> [About this task]
Convert the data below into a numbered list, omitting blank lines and leaving out the pictures.

Chart interpretation exercises:
□ □ □ □ □ □ □
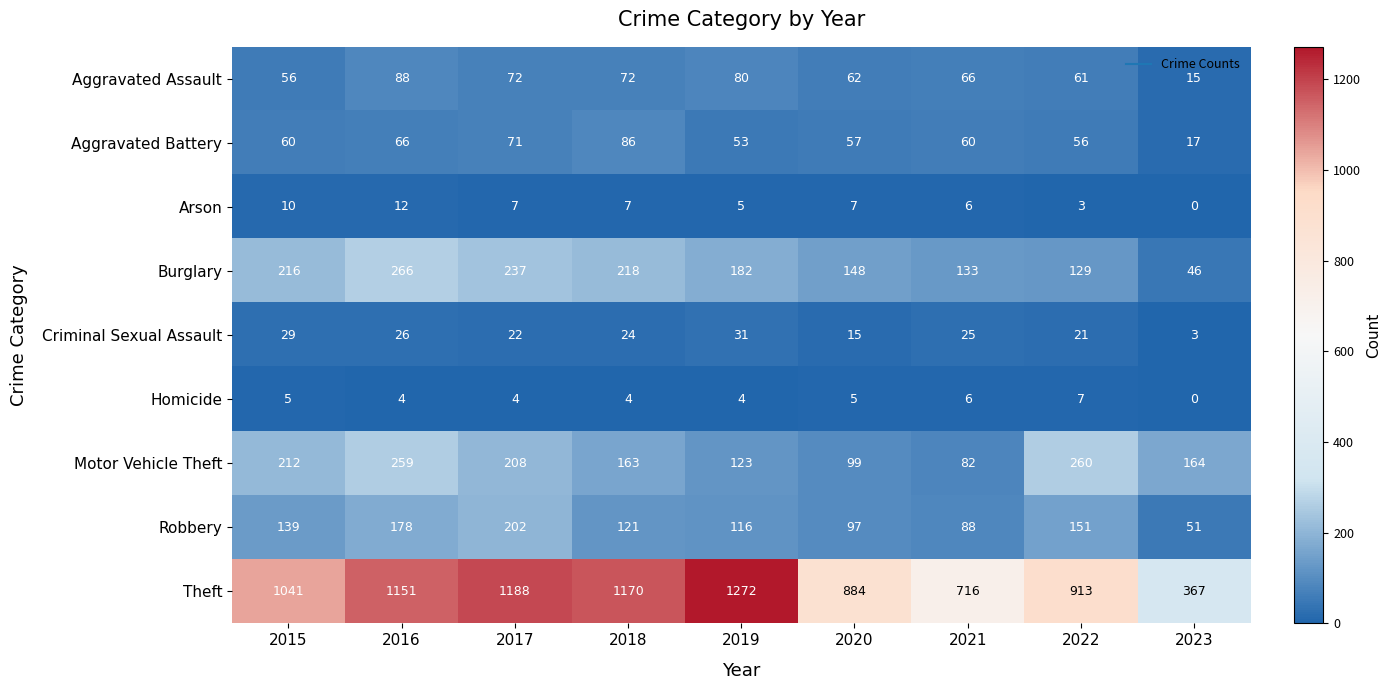

Is it true that Criminal Sexual Assault equals 5 at 2023?

False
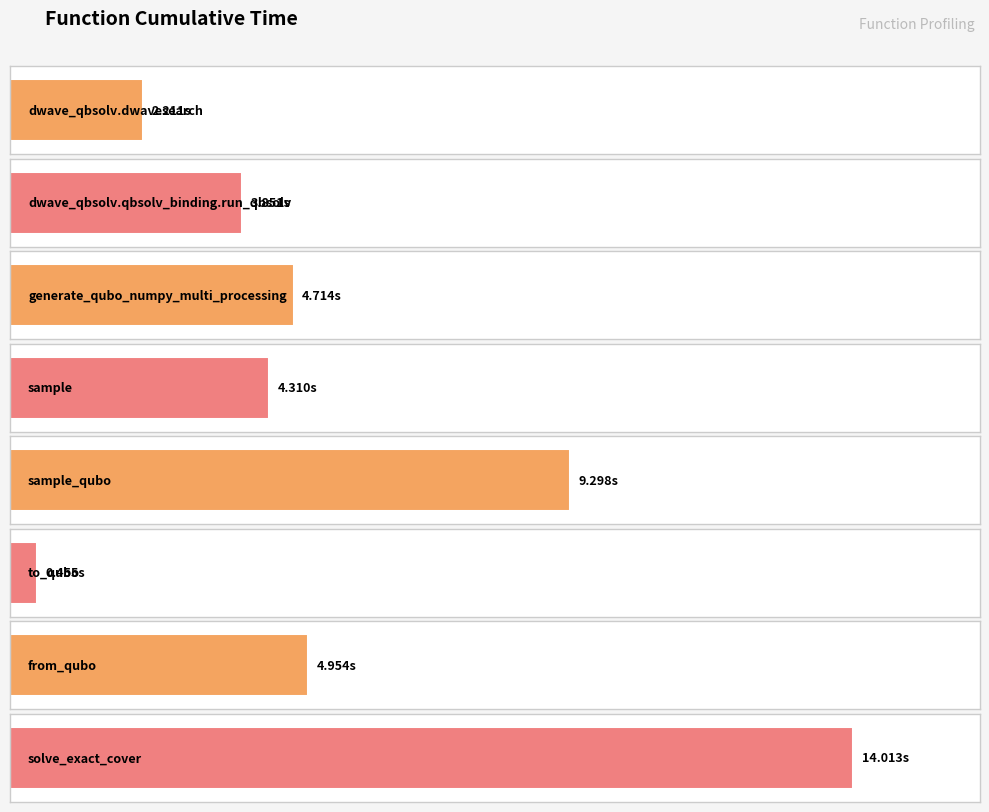

List the labels in order of value, largest first.

solve_exact_cover, sample_qubo, from_qubo, generate_qubo_numpy_multi_processing, sample, dwave_qbsolv.qbsolv_binding.run_qbsolv, dwave_qbsolv.dwavesearch, to_qubo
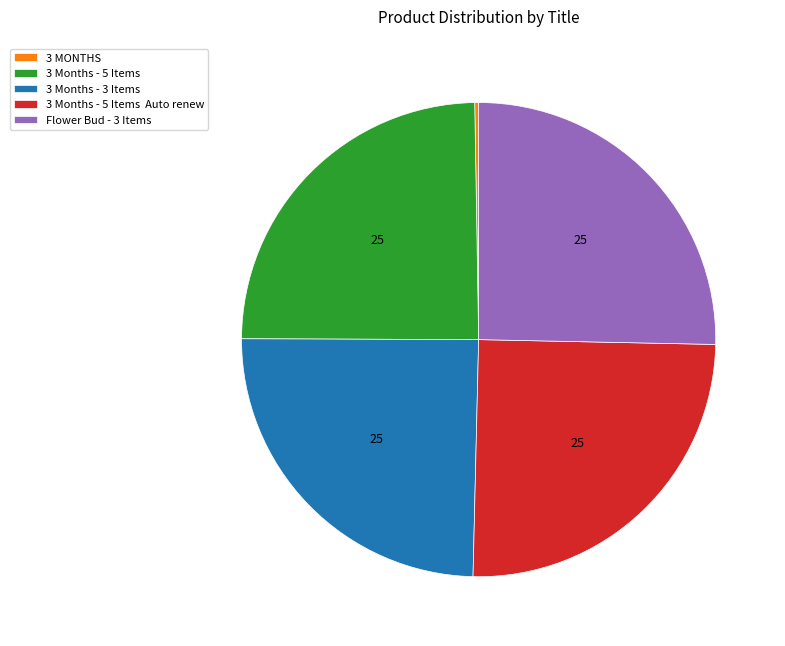

Is there any slice that represents more than half of the pie?

No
□ □ □ □ □ □ □
> [Answer section]
1. Is it true that Criminal Sexual Assault equals 5 at 2023?
2. False
3. List the labels in order of value, largest first.
4. solve_exact_cover, sample_qubo, from_qubo, generate_qubo_numpy_multi_processing, sample, dwave_qbsolv.qbsolv_binding.run_qbsolv, dwave_qbsolv.dwavesearch, to_qubo
5. Is there any slice that represents more than half of the pie?
6. No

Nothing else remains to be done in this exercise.